Oh yes, viagra the most gluttonous, diet-busting, football-watching, truly American holiday of the year is upon us once again…Thanksgiving. An extravaganza of traditional autumn foods in heaping excess, from the cranberry sauce, the candied yams, unhealthy the fluffy mashed potatoes, the pecan pies, the apple pies, the pumpkin pies, to the centerpiece of it all- the turkey (or tofurkey, however you choose to celebrate). With so many varied culinary flavors at work, finding wines to enjoy with the feast is truly a pleasure. Here are a few of my personal favorites, and keeping with the reason for the season, this list is just as all American as baseball:
- Pinot Noir- The soft and silky texture of Pinot Noir backed by juicy cranberry, cherry and spice flavors makes it a slam dunk for something to sip with a drier bird like turkey. Some of my favorites are from California, such as Sea Smoke, Steele, Au Bon Climat, Folk Machine and Belle Glos. A few stunners from Oregon would be Argyle, Domaine Serene, Ken Wright, and Beaux Freres.
- Riesling- Because it tastes better than white zin and you just might be able to convince your Great Aunt Hilda to try it. The bright apricot and peach notes balanced by zesty acidity are a natural match to many of the sweeter flavors at the table, and prove to be thirst-quenching to the more savory dishes. Try “Eroica” (think Beethoven) by Dr. Loosen & Château Ste. Michelle, Kung Fu Girl by Charles Smith, or Hogue Family Cellars, all of which are from Washington State. For something closer to Milwaukee, Stone Throw Cellars from Door County also bottles a delightful Riesling.

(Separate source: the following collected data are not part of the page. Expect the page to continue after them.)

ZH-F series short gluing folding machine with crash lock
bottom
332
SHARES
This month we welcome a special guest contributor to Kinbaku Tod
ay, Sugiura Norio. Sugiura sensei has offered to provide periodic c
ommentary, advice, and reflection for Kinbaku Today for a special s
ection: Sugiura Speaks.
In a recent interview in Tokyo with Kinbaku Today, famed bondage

- Gewurztraminer- Think of Riesling, and then throw some exotic spices and a bouquet of dried flowers at it. A fun alternative that is a tongue-twister to boot. Say “GUH-vertz-trah-meener”. Now you even sound German. Don’t let the wine snobs tell you that the only good stuff is from Deutschland and France…Covey Run and Chateau Ste. Michelle from Washington State make Gewurztraminer that is terrifyingly affordable and delicious.
- Zinfandel- Yes, the RED one. Juicy, jammy red raspberry and cherry tumbling over holiday spices. Pick up Seghesio, Turley (if you can find it), Rosenblum, Ridge, or Four Vines…all from the Golden State. This grape may have had Italian or Croatian origins, but this expression has been pure Americana since the Pre-Prohibition years.
Enjoy your holiday and please comment with any tasty pairings that you have come across!